Wir sind 19 Gründungsmitglieder, überwiegend aus Wissenschafts- und Kultureinrichtungen der Stadt. Darunter sind aber auch bereits einige internationale Mitglieder, beispielsweise aus Kanada und den USA. Seit letzter Woche haben mich außerdem Anfragen von weiteren Forschern erreicht, die sich für unsere Gesellschaft interessieren. Ich bin davon überzeugt, dass es uns in relativ kurzer Zeit gelingen wird, Forscher aus zahlreichen Ländern für eine Mitarbeit zu gewinnen.

Welche Pläne gibt es jetzt bereits?
Einige der Gründungsmitglieder sind sehr daran interessiert, gemeinsam ein Christian-Wolff-Denkmal in Halle zu errichten. Im April möchten wir die internationale Fachtagung zu „Kant und seine Kritiker“ in Halle nutzen, um die Gesellschaft vorzustellen. Wir wollen die Auseinandersetzung mit Wolff und mit dem von ihm mitgeprägten „Zeitalter der Aufklärung“ – wie Kant es nannte – nicht nur innerhalb der internationalen Fachöffentlichkeit fördern, sondern auch mit Vorträgen für eine breitere Öffentlichkeit. Das Christian-Wolff-Haus wäre der ideale Ort, um solche inhaltlichen Diskussionen zu führen.
Interview: Corinna Bertz


Zur Person: Christan Wolff

Christian Wolff (Foto: Wellcome Library / CC BY 4.0)

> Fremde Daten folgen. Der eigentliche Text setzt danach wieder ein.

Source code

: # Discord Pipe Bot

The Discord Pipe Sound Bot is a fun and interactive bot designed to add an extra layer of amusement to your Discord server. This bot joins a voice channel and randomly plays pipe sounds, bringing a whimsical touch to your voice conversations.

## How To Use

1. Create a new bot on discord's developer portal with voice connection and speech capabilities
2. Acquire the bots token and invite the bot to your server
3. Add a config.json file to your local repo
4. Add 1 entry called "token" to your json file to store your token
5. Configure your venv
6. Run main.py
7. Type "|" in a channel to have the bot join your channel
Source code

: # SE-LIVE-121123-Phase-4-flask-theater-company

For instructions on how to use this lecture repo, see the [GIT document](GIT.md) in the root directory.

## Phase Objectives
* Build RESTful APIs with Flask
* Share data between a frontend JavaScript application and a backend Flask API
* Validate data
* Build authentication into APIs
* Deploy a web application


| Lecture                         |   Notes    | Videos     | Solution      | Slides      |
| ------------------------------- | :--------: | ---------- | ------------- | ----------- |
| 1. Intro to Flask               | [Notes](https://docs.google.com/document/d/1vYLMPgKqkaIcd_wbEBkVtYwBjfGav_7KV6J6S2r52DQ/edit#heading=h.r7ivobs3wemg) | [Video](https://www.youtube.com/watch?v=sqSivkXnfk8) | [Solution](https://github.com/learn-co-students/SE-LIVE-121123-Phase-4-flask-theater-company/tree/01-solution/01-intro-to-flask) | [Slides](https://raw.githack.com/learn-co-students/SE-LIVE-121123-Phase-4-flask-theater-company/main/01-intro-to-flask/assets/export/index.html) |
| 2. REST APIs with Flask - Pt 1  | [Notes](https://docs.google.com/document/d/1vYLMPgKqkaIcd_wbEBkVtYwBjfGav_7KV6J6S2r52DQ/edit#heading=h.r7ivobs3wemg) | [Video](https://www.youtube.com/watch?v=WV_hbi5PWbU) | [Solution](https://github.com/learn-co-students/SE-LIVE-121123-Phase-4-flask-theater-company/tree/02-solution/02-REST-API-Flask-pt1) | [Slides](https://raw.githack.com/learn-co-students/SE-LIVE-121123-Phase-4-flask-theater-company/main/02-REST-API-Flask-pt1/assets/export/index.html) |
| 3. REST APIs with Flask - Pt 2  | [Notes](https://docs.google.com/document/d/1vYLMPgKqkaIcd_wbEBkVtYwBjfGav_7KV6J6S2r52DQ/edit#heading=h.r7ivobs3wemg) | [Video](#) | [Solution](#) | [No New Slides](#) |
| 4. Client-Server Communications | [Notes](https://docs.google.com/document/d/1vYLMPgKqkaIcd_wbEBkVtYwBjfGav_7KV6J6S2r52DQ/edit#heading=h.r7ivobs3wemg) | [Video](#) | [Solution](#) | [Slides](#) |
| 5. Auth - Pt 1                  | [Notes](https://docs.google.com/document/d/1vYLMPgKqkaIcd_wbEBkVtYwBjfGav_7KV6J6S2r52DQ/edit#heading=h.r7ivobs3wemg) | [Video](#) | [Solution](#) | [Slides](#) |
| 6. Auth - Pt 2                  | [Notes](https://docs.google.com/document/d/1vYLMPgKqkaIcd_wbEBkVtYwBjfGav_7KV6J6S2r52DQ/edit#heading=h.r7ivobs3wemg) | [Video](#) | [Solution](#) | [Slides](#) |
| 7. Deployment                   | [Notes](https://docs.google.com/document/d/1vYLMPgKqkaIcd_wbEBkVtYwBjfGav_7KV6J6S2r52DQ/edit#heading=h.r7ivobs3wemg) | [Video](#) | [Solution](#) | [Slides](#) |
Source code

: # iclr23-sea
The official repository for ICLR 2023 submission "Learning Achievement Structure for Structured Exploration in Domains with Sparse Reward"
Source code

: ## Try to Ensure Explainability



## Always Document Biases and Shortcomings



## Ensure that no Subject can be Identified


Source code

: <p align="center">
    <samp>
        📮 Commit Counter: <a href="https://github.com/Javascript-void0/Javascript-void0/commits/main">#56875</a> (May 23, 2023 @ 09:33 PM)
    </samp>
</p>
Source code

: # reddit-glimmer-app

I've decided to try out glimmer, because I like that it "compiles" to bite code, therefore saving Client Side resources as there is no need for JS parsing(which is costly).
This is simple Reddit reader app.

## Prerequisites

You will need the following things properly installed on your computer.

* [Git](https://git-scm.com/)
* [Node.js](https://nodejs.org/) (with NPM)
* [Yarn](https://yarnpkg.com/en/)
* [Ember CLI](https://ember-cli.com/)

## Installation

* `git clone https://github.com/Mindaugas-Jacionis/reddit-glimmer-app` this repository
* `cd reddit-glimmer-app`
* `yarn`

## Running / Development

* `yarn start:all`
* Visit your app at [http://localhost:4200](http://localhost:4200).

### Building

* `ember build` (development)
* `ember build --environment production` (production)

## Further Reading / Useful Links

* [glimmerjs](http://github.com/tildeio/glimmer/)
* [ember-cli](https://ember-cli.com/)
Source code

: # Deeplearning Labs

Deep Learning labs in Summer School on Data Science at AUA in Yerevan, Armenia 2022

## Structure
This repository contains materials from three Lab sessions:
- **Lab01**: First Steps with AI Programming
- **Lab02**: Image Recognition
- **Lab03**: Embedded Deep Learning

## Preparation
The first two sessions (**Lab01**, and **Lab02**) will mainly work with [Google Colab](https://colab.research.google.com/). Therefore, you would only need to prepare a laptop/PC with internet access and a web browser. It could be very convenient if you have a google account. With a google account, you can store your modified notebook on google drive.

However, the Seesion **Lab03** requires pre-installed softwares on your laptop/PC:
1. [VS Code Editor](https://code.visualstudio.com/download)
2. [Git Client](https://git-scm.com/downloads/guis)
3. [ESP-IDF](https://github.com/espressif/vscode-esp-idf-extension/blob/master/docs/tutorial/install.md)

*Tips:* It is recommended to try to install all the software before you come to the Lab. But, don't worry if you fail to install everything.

Christian Wolff war von 1706 bis 1723 und von 1740 bis zu seinem Tod 1754 Professor für Mathematik an der Universität Halle. In einer Festrede als Prorektor der Hochschule beschrieb Wolff 1721 die Moral und Ethik der klassischen chinesischen Philosophie, die sich unabhängig vom christlichen Glauben entwickelt hat. Die halleschen Pietisten warfen ihm daraufhin eine atheistische Grundeinstellung vor. Der Konflikt bewog den preußischen Königs Friedrich Wilhelm I. schließlich zu einem Edikt, das europaweit für Aufsehen sorgte: Innerhalb von 48 Stunden musste der Gelehrte Preußen verlassen, sonst drohte ihm der Strang. Wolff verließ Halle und lehrte sehr erfolgreich an der Universität Marburg. Mit seinen in deutscher und lateinischer Sprache verfassten Schriften zur Logik und Mathematik, zur Metaphysik und Ethik, zum Naturrecht und zu vielen anderen Themen, nicht zuletzt aber auch aufgrund seiner zahlreichen Schüler übte er einen weit über Deutschland hinausgehenden Einfluss auf das Zeitalter der Aufklärung aus.